(Entries taken from a collection)
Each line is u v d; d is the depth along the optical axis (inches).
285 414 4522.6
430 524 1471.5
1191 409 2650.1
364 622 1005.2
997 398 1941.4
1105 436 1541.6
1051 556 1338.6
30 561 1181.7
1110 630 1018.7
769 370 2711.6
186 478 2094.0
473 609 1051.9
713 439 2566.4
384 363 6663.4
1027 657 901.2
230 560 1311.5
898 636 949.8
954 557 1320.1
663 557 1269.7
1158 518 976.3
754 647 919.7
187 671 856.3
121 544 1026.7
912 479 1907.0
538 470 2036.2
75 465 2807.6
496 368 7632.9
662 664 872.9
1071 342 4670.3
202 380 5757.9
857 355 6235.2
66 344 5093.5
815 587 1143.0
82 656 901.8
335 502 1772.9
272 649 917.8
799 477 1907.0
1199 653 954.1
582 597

What to produce: Exactly as they stand above, write out the entries.

Output of the exercise:
Each line is u v d; d is the depth along the optical axis (inches).
285 414 4522.6
430 524 1471.5
1191 409 2650.1
364 622 1005.2
997 398 1941.4
1105 436 1541.6
1051 556 1338.6
30 561 1181.7
1110 630 1018.7
769 370 2711.6
186 478 2094.0
473 609 1051.9
713 439 2566.4
384 363 6663.4
1027 657 901.2
230 560 1311.5
898 636 949.8
954 557 1320.1
663 557 1269.7
1158 518 976.3
754 647 919.7
187 671 856.3
121 544 1026.7
912 479 1907.0
538 470 2036.2
75 465 2807.6
496 368 7632.9
662 664 872.9
1071 342 4670.3
202 380 5757.9
857 355 6235.2
66 344 5093.5
815 587 1143.0
82 656 901.8
335 502 1772.9
272 649 917.8
799 477 1907.0
1199 653 954.1
582 597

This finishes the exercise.